INSTRUCTIONS FOR THE TASK: Count the lines below containing "stainless"; state the number only.

++++ RECORDS FOR THE TASK

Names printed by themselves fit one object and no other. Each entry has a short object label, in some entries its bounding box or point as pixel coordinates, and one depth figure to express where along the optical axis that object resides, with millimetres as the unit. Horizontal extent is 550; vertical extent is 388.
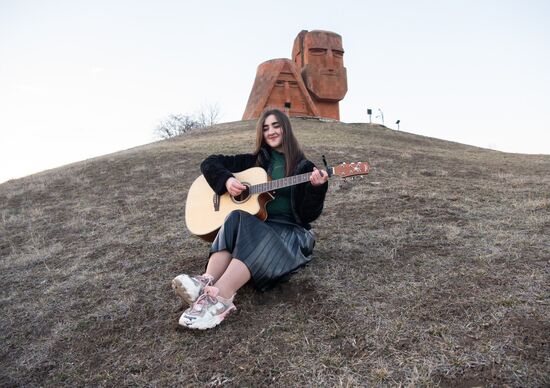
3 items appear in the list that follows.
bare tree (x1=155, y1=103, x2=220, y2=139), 39394
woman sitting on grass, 2752
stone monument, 19000
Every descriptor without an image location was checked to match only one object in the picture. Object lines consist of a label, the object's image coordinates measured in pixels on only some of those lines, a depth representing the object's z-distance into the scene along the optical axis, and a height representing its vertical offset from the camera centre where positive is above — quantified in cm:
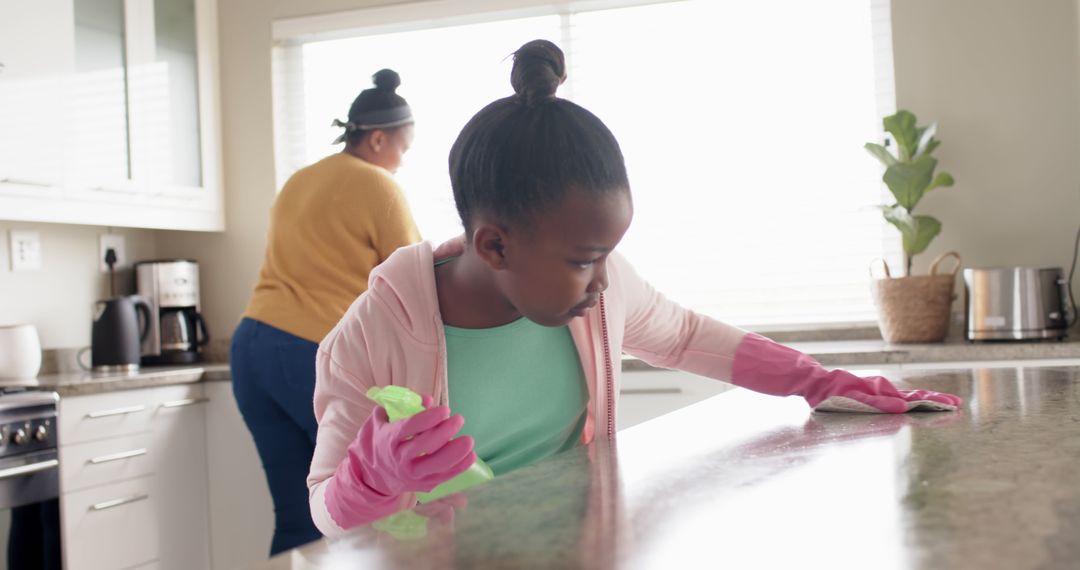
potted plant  279 +8
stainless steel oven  241 -41
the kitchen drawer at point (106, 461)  265 -41
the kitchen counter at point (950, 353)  250 -19
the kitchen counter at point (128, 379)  268 -21
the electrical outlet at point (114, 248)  347 +18
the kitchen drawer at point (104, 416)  267 -29
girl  106 -5
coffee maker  345 -3
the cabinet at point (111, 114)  279 +55
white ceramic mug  291 -13
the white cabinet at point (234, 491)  312 -57
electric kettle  313 -10
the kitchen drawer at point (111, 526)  267 -58
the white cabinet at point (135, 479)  268 -48
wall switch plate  310 +17
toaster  264 -9
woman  246 +1
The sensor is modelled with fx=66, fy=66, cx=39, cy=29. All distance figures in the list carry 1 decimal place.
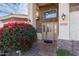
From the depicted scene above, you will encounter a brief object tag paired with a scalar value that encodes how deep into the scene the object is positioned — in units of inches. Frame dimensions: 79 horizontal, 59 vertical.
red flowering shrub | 41.6
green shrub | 41.1
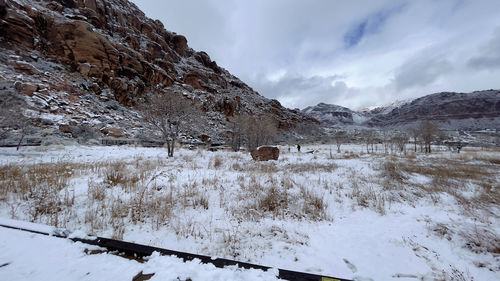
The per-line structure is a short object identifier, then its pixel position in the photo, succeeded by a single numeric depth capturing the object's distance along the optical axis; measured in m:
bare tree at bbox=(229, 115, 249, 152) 26.71
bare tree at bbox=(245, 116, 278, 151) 26.30
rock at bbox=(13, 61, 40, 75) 25.59
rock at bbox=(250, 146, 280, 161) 12.80
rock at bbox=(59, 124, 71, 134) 18.95
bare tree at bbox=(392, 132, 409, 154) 30.54
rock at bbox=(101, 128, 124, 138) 22.99
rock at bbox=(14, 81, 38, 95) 20.77
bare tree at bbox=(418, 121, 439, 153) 31.09
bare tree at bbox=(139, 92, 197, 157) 13.36
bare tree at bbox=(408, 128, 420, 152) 34.52
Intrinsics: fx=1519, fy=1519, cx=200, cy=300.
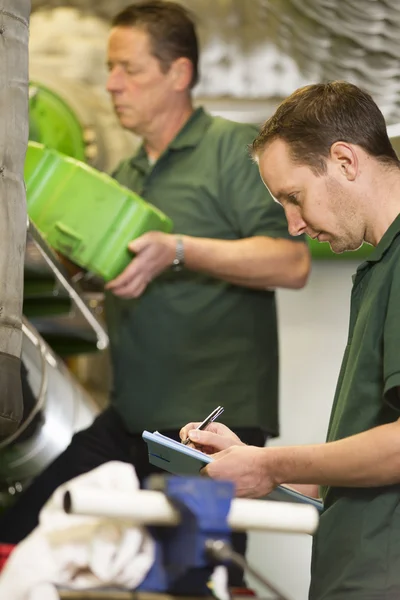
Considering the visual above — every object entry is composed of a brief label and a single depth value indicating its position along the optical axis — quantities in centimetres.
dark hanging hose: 214
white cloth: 188
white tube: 173
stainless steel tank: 311
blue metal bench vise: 174
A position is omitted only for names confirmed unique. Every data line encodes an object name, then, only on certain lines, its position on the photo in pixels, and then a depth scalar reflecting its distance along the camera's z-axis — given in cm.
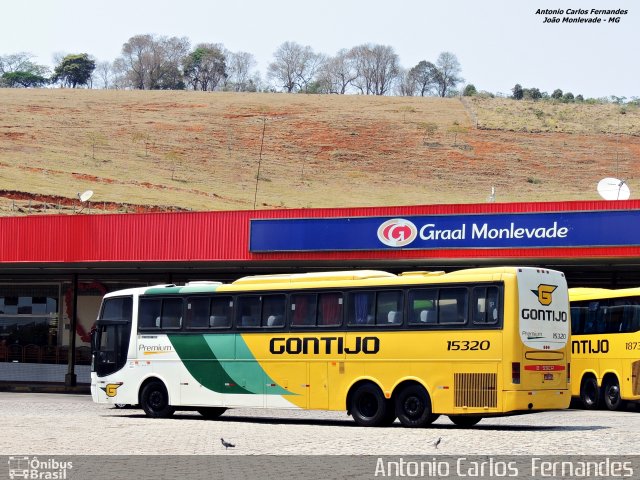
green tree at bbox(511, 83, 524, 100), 13812
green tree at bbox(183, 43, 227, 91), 16338
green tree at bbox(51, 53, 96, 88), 16400
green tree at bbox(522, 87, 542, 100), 13562
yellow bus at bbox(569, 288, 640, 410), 3023
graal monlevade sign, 3095
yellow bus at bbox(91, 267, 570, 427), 2234
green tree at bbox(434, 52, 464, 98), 16038
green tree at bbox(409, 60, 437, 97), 16050
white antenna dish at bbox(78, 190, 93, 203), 4172
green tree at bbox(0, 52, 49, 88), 16275
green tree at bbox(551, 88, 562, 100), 13575
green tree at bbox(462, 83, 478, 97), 13688
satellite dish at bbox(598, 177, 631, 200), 3581
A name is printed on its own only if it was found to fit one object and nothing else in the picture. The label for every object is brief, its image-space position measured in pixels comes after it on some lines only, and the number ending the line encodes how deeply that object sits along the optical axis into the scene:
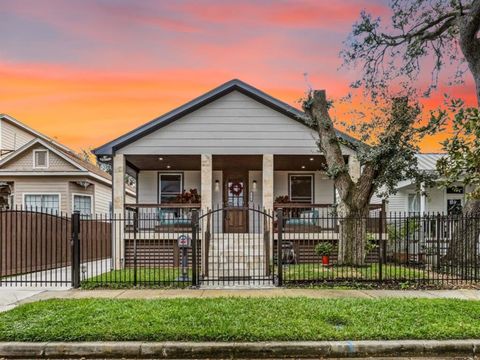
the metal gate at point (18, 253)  11.41
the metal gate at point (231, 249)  11.29
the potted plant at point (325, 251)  13.35
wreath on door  18.78
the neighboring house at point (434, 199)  20.16
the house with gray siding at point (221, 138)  15.39
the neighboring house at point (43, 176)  19.97
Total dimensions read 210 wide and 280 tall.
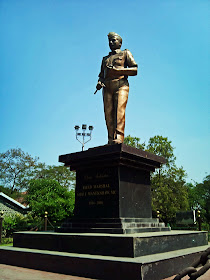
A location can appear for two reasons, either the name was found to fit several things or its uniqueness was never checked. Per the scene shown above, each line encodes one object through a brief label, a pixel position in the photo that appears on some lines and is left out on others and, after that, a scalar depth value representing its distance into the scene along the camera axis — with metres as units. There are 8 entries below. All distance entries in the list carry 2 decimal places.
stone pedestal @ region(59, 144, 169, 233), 5.74
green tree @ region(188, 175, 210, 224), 39.75
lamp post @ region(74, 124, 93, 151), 23.93
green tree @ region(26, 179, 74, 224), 22.58
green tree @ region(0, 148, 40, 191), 40.28
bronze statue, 7.00
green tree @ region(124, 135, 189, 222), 26.17
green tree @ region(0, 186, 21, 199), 40.06
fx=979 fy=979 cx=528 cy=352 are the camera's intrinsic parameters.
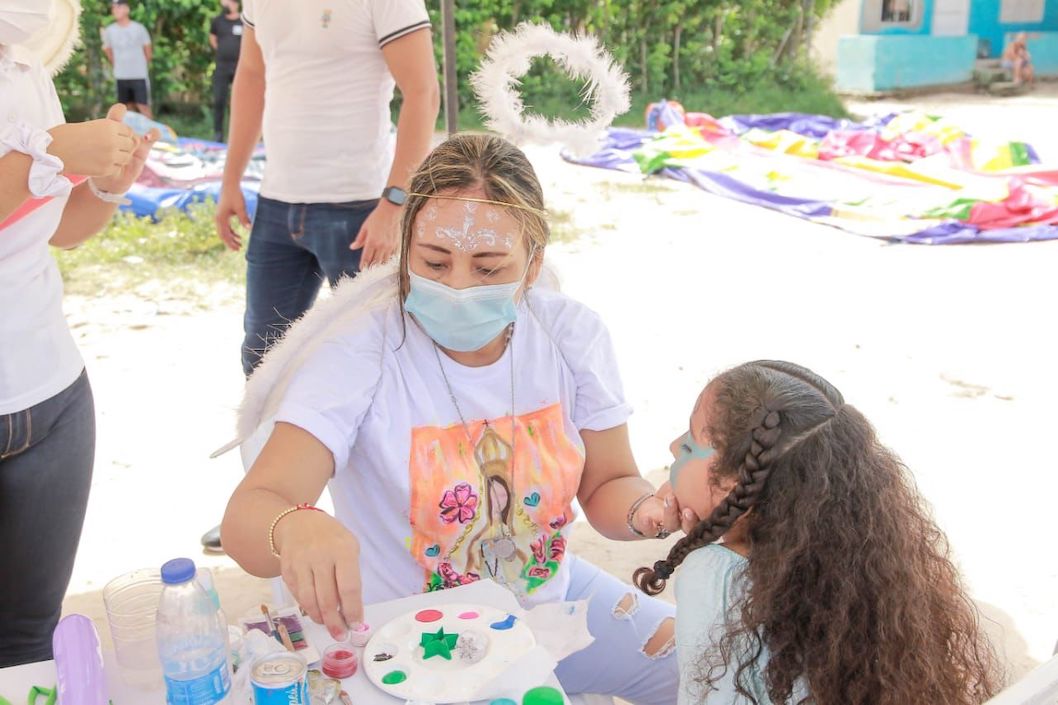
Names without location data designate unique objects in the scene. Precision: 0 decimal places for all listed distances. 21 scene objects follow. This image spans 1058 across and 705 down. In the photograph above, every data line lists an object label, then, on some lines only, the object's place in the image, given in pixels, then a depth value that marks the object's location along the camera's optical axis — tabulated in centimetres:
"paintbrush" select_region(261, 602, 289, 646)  139
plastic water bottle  116
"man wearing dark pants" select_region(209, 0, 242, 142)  986
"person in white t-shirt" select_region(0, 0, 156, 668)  155
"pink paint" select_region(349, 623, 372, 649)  135
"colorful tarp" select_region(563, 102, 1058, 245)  704
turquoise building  1703
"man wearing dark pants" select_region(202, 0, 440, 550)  279
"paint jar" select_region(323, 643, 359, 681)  128
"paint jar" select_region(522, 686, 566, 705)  120
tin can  115
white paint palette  125
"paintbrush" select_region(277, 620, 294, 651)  135
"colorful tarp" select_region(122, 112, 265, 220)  706
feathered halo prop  212
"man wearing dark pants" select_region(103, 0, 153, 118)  1009
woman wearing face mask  170
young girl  133
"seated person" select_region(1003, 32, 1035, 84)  1745
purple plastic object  116
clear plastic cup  127
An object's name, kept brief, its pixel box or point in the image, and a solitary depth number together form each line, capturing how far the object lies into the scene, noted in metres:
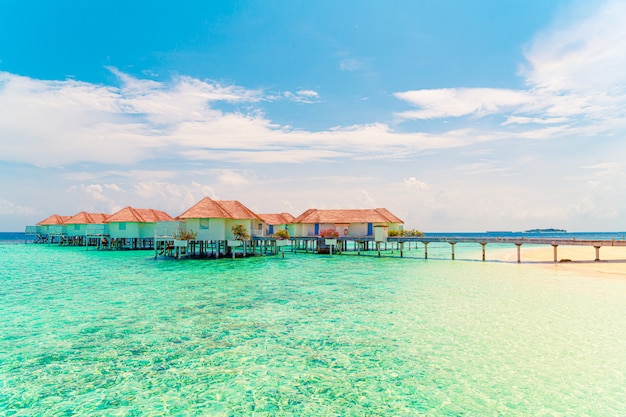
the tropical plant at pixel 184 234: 31.03
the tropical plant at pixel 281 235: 36.41
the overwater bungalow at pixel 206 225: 31.22
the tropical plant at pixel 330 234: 39.10
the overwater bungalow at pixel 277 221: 47.47
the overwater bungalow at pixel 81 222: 53.34
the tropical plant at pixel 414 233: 42.13
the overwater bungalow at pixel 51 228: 59.56
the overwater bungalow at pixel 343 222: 40.88
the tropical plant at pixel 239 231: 32.72
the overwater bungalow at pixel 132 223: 42.22
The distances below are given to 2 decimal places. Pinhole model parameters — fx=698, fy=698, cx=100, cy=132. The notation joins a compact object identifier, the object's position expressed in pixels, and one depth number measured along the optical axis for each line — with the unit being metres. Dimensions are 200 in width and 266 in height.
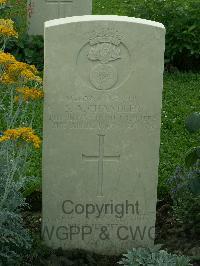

++++++++

SOLUTION: 2